## [Task requirements]
Report every line of the data that includes "Value".

## [Provided records]
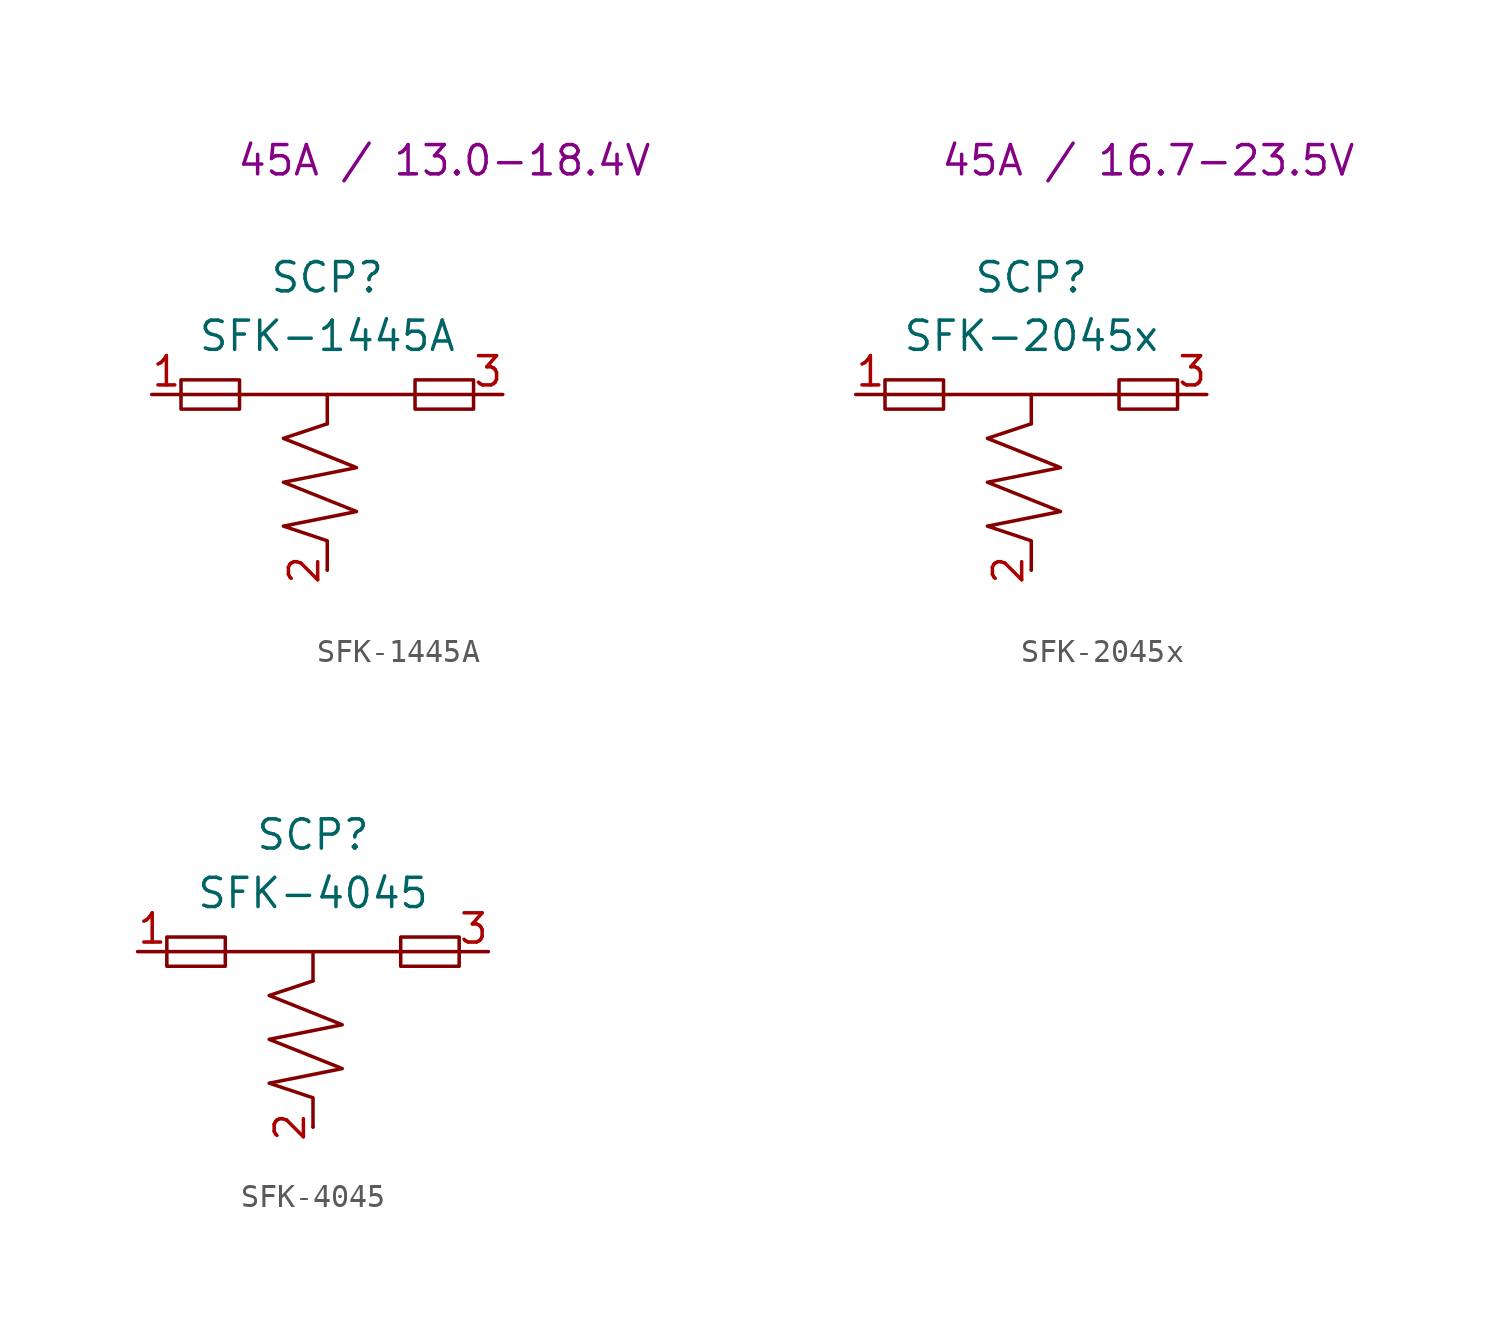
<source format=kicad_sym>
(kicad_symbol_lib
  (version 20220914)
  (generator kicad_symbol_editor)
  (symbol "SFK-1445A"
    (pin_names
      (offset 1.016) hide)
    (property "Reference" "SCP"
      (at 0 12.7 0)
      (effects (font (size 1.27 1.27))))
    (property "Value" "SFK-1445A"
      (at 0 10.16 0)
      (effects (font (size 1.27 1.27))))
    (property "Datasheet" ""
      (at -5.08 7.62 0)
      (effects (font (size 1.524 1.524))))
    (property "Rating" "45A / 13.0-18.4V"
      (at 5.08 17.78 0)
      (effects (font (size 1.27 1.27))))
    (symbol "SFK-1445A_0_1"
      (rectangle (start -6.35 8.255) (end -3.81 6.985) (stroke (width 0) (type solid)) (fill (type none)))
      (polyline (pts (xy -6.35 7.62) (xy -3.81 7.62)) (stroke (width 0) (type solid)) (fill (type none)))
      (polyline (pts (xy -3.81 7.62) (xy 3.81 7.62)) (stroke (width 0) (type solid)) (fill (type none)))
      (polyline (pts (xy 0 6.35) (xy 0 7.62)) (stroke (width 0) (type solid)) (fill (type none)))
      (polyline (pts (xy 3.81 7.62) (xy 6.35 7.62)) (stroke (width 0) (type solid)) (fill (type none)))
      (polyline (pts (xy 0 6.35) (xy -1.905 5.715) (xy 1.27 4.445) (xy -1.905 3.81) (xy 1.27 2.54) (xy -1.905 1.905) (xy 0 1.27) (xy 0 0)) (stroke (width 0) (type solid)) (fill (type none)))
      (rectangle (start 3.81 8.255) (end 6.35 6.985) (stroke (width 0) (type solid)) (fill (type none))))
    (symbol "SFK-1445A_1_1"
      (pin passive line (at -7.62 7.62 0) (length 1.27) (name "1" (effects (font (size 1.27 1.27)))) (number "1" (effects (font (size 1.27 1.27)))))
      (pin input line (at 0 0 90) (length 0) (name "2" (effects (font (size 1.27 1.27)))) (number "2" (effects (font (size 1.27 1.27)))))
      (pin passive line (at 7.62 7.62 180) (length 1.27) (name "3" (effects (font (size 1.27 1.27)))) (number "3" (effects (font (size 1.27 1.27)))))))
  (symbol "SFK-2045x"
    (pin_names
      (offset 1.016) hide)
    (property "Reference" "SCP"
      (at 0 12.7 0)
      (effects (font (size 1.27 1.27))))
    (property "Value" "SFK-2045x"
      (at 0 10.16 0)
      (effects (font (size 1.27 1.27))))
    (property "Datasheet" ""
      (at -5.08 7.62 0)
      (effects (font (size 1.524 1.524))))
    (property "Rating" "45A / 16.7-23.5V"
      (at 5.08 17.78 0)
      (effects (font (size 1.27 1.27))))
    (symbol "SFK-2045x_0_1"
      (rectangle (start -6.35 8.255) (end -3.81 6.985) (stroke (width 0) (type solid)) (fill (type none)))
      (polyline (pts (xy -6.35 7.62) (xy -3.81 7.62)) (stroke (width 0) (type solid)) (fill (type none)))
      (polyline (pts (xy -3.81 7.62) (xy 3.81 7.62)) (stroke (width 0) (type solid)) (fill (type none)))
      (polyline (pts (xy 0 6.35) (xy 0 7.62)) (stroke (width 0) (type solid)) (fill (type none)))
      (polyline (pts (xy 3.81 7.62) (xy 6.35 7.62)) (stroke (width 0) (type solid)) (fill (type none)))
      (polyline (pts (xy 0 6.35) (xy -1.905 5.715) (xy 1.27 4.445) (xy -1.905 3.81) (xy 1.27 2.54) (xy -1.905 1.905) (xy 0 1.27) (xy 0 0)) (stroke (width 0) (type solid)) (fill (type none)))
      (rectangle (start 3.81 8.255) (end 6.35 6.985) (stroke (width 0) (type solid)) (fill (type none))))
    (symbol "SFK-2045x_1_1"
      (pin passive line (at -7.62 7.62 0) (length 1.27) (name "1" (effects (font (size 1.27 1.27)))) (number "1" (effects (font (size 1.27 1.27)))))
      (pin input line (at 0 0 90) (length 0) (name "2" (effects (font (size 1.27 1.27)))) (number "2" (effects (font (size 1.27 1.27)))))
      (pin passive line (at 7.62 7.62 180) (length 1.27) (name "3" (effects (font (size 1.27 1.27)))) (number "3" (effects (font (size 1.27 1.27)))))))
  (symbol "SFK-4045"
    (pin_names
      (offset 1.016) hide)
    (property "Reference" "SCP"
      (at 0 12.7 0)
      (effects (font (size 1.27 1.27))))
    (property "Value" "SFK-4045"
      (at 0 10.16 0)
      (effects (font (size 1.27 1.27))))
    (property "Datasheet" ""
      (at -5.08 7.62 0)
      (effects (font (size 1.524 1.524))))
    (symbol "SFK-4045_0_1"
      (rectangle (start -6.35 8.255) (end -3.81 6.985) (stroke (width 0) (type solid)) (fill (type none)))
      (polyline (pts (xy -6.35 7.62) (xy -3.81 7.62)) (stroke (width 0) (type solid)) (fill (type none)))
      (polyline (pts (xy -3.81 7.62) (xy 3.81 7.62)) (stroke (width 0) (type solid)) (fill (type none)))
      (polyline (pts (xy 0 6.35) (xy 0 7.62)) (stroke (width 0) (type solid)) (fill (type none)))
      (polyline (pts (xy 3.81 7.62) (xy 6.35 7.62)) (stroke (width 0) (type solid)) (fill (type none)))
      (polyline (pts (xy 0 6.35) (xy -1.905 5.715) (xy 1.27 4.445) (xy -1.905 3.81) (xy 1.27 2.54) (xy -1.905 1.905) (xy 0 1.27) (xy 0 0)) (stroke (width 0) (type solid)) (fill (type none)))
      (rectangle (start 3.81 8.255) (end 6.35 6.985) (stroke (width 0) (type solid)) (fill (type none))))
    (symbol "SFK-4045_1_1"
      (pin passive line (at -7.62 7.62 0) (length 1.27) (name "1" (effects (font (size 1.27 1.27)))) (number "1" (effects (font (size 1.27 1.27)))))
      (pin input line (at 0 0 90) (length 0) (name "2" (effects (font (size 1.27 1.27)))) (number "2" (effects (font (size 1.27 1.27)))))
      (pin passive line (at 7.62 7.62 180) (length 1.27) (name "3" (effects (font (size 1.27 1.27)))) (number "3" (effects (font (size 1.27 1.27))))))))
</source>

## [Completed task]
    (property "Value" "SFK-1445A"
    (property "Value" "SFK-2045x"
    (property "Value" "SFK-4045"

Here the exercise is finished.